En s’impliquant personnellement dans la campagne, Recep Tayyip Erdogan a donné aux élections locales de dimanche en Turquie une résonance nationale. Le revers de son parti s’avère donc être un camouflet pour l’homme fort du pays depuis 2003.
Le président a dû concéder dimanche la victoire historique de l’opposition aux élections municipales, qui constitue selon lui un « tournant » pour son camp. Après avoir dépouillé 95 % des urnes, l’opposition turque a infligé sa pire débâcle électorale au parti AKP (islamo-conservateur) du chef de l’Etat.
Erdogan « respectera la décision de la Nation »
Le principal parti d’opposition, le CHP (social-démocrate), revendique la victoire à Istanbul et Ankara, les deux plus grandes villes de Turquie, et s’apprête à en conquérir bien d’autres, comme Bursa, une grande ville industrielle du nord-ouest acquise à l’AKP depuis 2004. Depuis le siège de son parti à Ankara et devant une foule abattue et silencieuse, le président a promis de « respecter la décision de la Nation ».

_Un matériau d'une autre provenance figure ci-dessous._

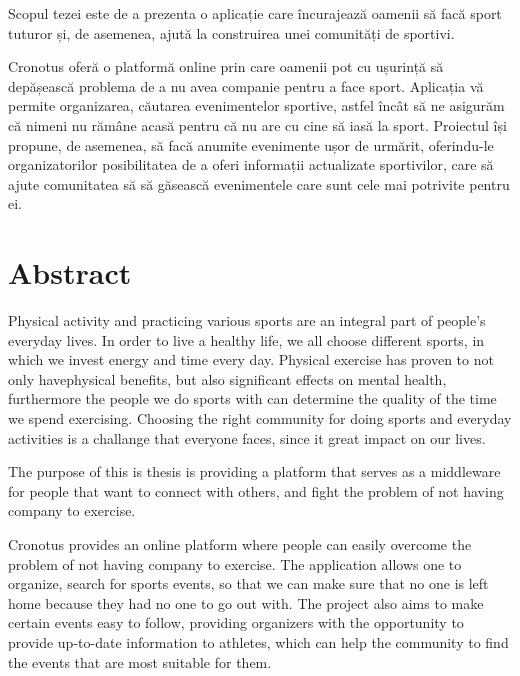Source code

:   Scopul tezei este de a prezenta o aplicație care încurajează oamenii să facă sport
  tuturor și, de asemenea, ajută la construirea unei comunități de sportivi.
  
  Cronotus oferă o platformă online prin care oamenii pot cu ușurință
  să depășească problema de a nu avea companie pentru a face sport. Aplicația vă permite organizarea, căutarea evenimentelor sportive, 
  astfel încât să ne asigurăm că nimeni nu rămâne acasă pentru că nu are cu cine să iasă la sport. 
  Proiectul își propune, de asemenea, să facă anumite evenimente ușor de urmărit,
  oferindu-le organizatorilor posibilitatea de a oferi informații actualizate sportivilor, care să ajute comunitatea să
  să găsească evenimentele care sunt cele mai potrivite pentru ei.


\vfill
{}

\chapter*{Abstract}
Physical activity and practicing various sports are an integral part of people's everyday lives.
  In order to live a healthy life, we all choose different sports,
  in which we invest energy and time every day. Physical exercise has proven to not only havephysical benefits, but also significant effects on mental health,
  furthermore the people we do sports with can determine the quality of the time we spend exercising.\cite{warner2017yielding} Choosing the right community for doing sports and everyday 
  activities is a challange that everyone faces, since it great impact on our lives.
  
  The purpose of this is thesis is providing a platform that serves as a middleware for people that want to connect with others,
  and fight the problem of not having company to exercise.
  
  Cronotus provides an online platform where people can easily
  overcome the problem of not having company to exercise. The application allows one to organize, search for sports events,
  so that we can make sure that no one is left home because they had no one to go out with. 
  The project also aims to make certain events easy to follow,
  providing organizers with the opportunity to provide up-to-date information to athletes, which can help the community
  to find the events that are most suitable for them.

\vfill
\dolgozatnyelve
{}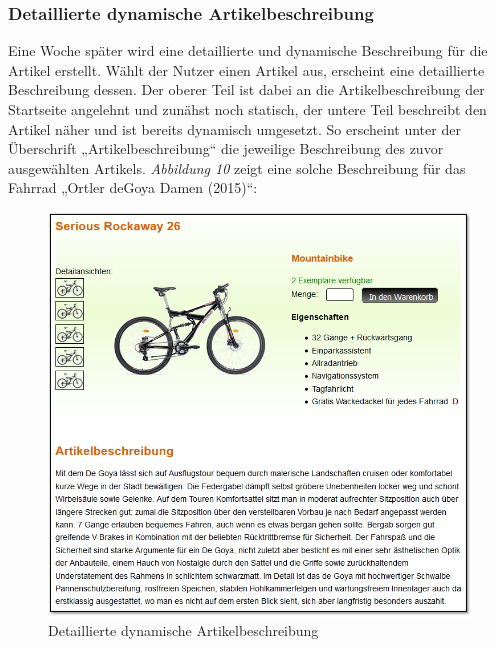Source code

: \subsubsection{Detaillierte dynamische Artikelbeschreibung}

Eine Woche später wird eine detaillierte und dynamische Beschreibung für die Artikel erstellt. Wählt der Nutzer einen Artikel aus, erscheint eine detaillierte Beschreibung dessen. Der oberer Teil ist dabei an die Artikelbeschreibung der Startseite angelehnt und zunähst noch statisch, der untere Teil beschreibt den Artikel näher und ist bereits dynamisch umgesetzt. So erscheint unter der Überschrift „Artikelbeschreibung“ die jeweilige Beschreibung des zuvor ausgewählten Artikels. \textit{Abbildung 10} zeigt eine solche Beschreibung für das Fahrrad „Ortler deGoya Damen (2015)“:

\begin{figure}[H]
\begin{center}
\includegraphics[width=150mm]{Bilder/Abbildung11-DynamischeDetailierteArtikelbeschreibung.png}
\end{center}
\caption{Detaillierte dynamische Artikelbeschreibung}
\label{Abbildung11-Detaillierte dynamische Artikelbeschreibung}
\end{figure}

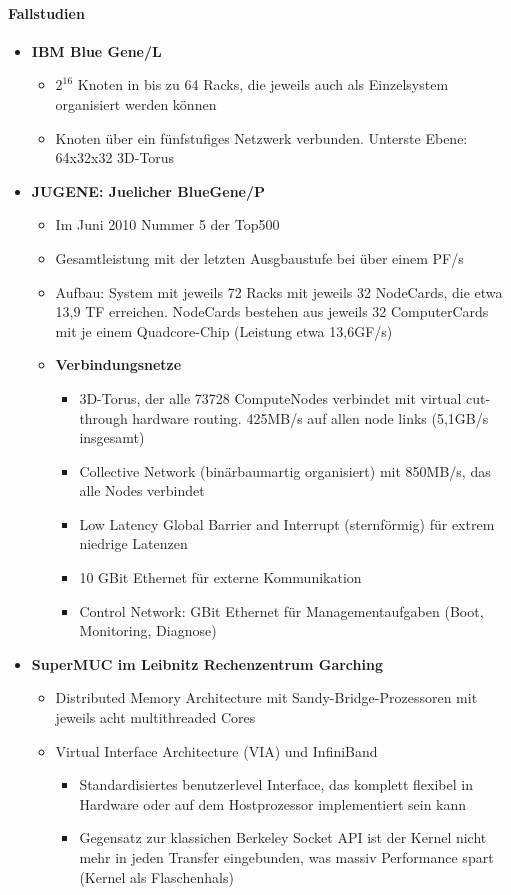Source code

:	\paragraph{Fallstudien}
	\begin{itemize}
		\item \textbf{IBM Blue Gene/L}
		\begin{itemize}
			\item \(2^16\) Knoten in bis zu 64 Racks, die jeweils auch als Einzelsystem organisiert werden können
			\item Knoten über ein fünfstufiges Netzwerk verbunden. Unterste Ebene: 64x32x32 3D-Torus
		\end{itemize}
		\item \textbf{JUGENE: Juelicher BlueGene/P}
		\begin{itemize}
			\item Im Juni 2010 Nummer 5 der Top500
			\item Gesamtleistung mit der letzten Ausgbaustufe bei über einem PF/s
			\item Aufbau: System mit jeweils 72 Racks mit jeweils 32 NodeCards, die etwa 13,9 TF erreichen. NodeCards bestehen aus jeweils 32 ComputerCards mit je einem Quadcore-Chip (Leistung etwa 13,6GF/s)
			\item \textbf{Verbindungsnetze}
			\begin{itemize}
				\item 3D-Torus, der alle 73728 ComputeNodes verbindet mit virtual cut-through hardware routing. 425MB/s auf allen node links (5,1GB/s insgesamt)
				\item Collective Network (binärbaumartig organisiert) mit 850MB/s, das alle Nodes verbindet
				\item Low Latency Global Barrier and Interrupt (sternförmig) für extrem niedrige Latenzen
				\item 10 GBit Ethernet für externe Kommunikation
				\item Control Network: GBit Ethernet für Managementaufgaben (Boot, Monitoring, Diagnose)
			\end{itemize}
		\end{itemize}
		\item \textbf{SuperMUC im Leibnitz Rechenzentrum Garching}
		\begin{itemize}
			\item Distributed Memory Architecture mit Sandy-Bridge-Prozessoren mit jeweils acht multithreaded Cores
			\item Virtual Interface Architecture (VIA) und InfiniBand
			\begin{itemize}
				\item Standardisiertes benutzerlevel Interface, das komplett flexibel in Hardware  oder auf dem Hostprozessor implementiert sein kann
				\item Gegensatz zur klassichen Berkeley Socket API ist der Kernel nicht mehr in jeden Transfer eingebunden, was massiv Performance spart (Kernel als Flaschenhals)
			\end{itemize}
		\end{itemize}
	\end{itemize}
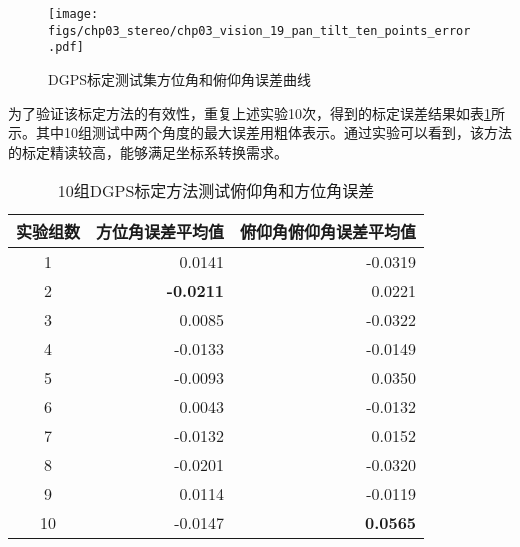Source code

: \begin{figure}[htb]
	\centering
	\texttt{[image: figs/chp03\_stereo/chp03\_vision\_19\_pan\_tilt\_ten\_points\_error.pdf]}	
	\caption{DGPS标定测试集方位角和俯仰角误差曲线}
	\label{fig:chp03_vision_19_pan_tilt_ten_points_error}
\end{figure}

为了验证该标定方法的有效性，重复上述实验10次，得到的标定误差结果如表\ref{label:DGPS_10_Test_Results}所示。其中10组测试中两个角度的最大误差用粗体表示。通过实验可以看到，该方法的标定精读较高，能够满足坐标系转换需求。
\begin{table}[htb]
	\centering
	\caption{10组DGPS标定方法测试俯仰角和方位角误差}
	\label{label:DGPS_10_Test_Results}
	\begin{tabular}{crr}
		\hline
		实验组数 & \multicolumn{1}{c}{方位角误差平均值} & \multicolumn{1}{c}{俯仰角俯仰角误差平均值} \\ \hline
		1    & 0.0141                       & -0.0319                         \\
		2    & \textbf{-0.0211}             & 0.0221                          \\
		3    & 0.0085                       & -0.0322                \\
		4    & -0.0133                      & -0.0149                         \\
		5    & -0.0093                      & 0.0350                          \\
		6    & 0.0043                       & -0.0132                         \\
		7    & -0.0132                      & 0.0152                          \\
		8    & -0.0201                      & -0.0320                         \\
		9    & 0.0114                       & -0.0119                         \\
		10   & -0.0147                      & \textbf{0.0565}                          \\ \hline
	\end{tabular}
\end{table}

Peu avant, le maire sortant d’Istanbul, Ekrem Imamoglu, avait annoncé sa réélection à la tête de la plus grande ville de Turquie, qu’il avait conquise en 2019, sans même attendre l’annonce des résultats officiels. A Ankara, le maire du CHP Mansur Yavas, largement en tête, avait lui aussi déjà revendiqué la victoire. « Les électeurs ont choisi de changer le visage de la Turquie », a déclaré le leader du CHP, Ozgur Ozel.
Outre Izmir, troisième ville du pays et fief du CHP, et Antalya où les partisans de l’opposition ont commencé à célébrer la victoire dans les rues, le principal groupe d’opposition a réalisé une percée spectaculaire en Anatolie. Elle est en tête de la course dans les capitales provinciales longtemps détenues par l’AKP.
Le président Erdogan avait pourtant pesé de tout son poids dans la campagne, notamment à Istanbul, capitale économique et culturelle dont il fut maire dans les années 1990 et qui bascula dans l’opposition en 2019. Mais l’engagement du leader L’État, qui annonçait Au début du mois de mars, il ne suffisait pas que ces élections soient « les dernières ».
Une défaite qui rebat les cartes pour 2028
Les candidats de l’AKP restent cependant en tête dans plusieurs grandes villes d’Anatolie (Konya, Kayseri, Erzurum) et de la mer Noire (Rize, Trabzon), fiefs du président Erdogan, tandis que le parti pro-kurde DEM assure une confortable avance en plusieurs grandes villes du sud-est à majorité kurde, dont Diyarbakir, la capitale informelle des Kurdes de Turquie.
Pour Erdogan, la défaite de son parti risque d’avoir de lourdes conséquences. Le maire d’Istanbul, inscrit à la tribune des personnalités politiques préférées des Turcs, ne cesse de se poser en rival direct du chef de l’Etat, qui le présente pourtant comme un « maire à temps partiel » dévoré par ses ambitions nationales. Pour de nombreux observateurs, le maire d’Istanbul a désormais un chemin vers l’élection présidentielle de 2028.